Story about leopard 




India may be the real test of survival in a crowded world—and perhaps a model for it—because leopards live there in large numbers, outside protected areas, and in astonishing proximity to people. Tolerance of leopards is also generally high, though India (and the British hunter and author Jim Corbett) largely established the term “man-eating leopard” in our vocabulary. It’s a misnomer: Women and children are the usual victims when leopards attack; size makes men more challenging. Because attacks often occur when people go into the brush to relieve themselves, men also gain an inadvertent survival advantage from being able to urinate while standing.

In any case, attacks on humans are relatively rare. It is far easier to die in India from civilization than from wildness: Nationwide 381 people are killed every day in road accidents, 80 more on rail lines, and 24 by electrocution. But leopard killings get headlines, partly because they are uncommon and also because they touch something primitive in the human psyche.

Late on a Saturday morning in May, in the Junnar countryside, 95 miles east of Mumbai, a government car pulled up at a prosperous-looking little farmhouse. The occasion was horrific and yet polite. On the large veranda in front, surrounded by a waist-high concrete wall and shaded by a metal roof, a crowd waited for the man from the forest department.

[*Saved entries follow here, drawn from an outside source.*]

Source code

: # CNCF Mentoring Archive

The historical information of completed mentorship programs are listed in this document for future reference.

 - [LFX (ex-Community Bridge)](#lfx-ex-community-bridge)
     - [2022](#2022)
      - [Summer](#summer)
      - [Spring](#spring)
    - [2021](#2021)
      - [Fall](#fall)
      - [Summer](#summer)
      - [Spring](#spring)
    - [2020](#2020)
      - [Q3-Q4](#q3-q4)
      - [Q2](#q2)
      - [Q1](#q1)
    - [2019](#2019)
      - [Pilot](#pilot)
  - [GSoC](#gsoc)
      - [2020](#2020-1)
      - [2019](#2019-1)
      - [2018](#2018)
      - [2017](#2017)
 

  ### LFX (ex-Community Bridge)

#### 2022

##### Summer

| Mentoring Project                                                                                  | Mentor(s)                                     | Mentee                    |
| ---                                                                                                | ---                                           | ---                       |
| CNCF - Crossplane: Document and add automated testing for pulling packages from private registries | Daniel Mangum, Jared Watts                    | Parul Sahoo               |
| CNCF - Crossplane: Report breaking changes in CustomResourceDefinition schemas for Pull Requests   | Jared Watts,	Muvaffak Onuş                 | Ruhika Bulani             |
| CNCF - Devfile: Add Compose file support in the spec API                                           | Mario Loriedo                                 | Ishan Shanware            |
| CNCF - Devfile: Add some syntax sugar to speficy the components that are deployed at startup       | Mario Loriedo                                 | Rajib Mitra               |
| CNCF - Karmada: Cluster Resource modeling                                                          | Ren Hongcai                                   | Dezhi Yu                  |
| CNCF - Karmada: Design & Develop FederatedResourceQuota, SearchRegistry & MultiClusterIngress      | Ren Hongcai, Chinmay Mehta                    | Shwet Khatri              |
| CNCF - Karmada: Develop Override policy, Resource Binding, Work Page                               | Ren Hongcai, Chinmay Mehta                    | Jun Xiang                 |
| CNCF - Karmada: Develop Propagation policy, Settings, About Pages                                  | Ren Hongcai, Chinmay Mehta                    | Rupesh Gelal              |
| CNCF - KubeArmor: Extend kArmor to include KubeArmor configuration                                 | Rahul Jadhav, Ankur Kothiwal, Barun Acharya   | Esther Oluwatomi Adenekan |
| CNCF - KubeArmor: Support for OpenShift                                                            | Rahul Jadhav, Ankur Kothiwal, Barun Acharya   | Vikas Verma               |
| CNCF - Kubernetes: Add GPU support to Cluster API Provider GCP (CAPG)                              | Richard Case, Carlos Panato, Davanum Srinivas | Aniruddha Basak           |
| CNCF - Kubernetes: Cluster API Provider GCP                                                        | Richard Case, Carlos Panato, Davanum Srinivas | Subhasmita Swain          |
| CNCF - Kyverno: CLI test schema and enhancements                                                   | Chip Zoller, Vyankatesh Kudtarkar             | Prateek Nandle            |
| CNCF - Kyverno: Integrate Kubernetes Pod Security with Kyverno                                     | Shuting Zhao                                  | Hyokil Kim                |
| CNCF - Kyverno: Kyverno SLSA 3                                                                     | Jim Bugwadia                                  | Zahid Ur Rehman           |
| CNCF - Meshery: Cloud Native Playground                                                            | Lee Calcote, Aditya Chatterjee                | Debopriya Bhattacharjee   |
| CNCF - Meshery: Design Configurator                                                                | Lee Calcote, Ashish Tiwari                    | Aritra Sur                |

Six days earlier, at about 10:30 on a Sunday night, a two-year-old named Sai Mandlik was kneeling on a bench on this veranda and running a toy bus along the top of the wall. His grandmother relaxed on a daybed beside him. In the tall grass 20 or 30 yards away, a leopard spotted something: a head moving back and forth, not much larger than the bonnet macaques that are among its natural prey. It began to stalk. If he was lucky, the boy never saw the leopard that snatched him over the wall and carried him away through the fields. His grandmother screamed. The rest of the family came pouring out into the night. They were too late.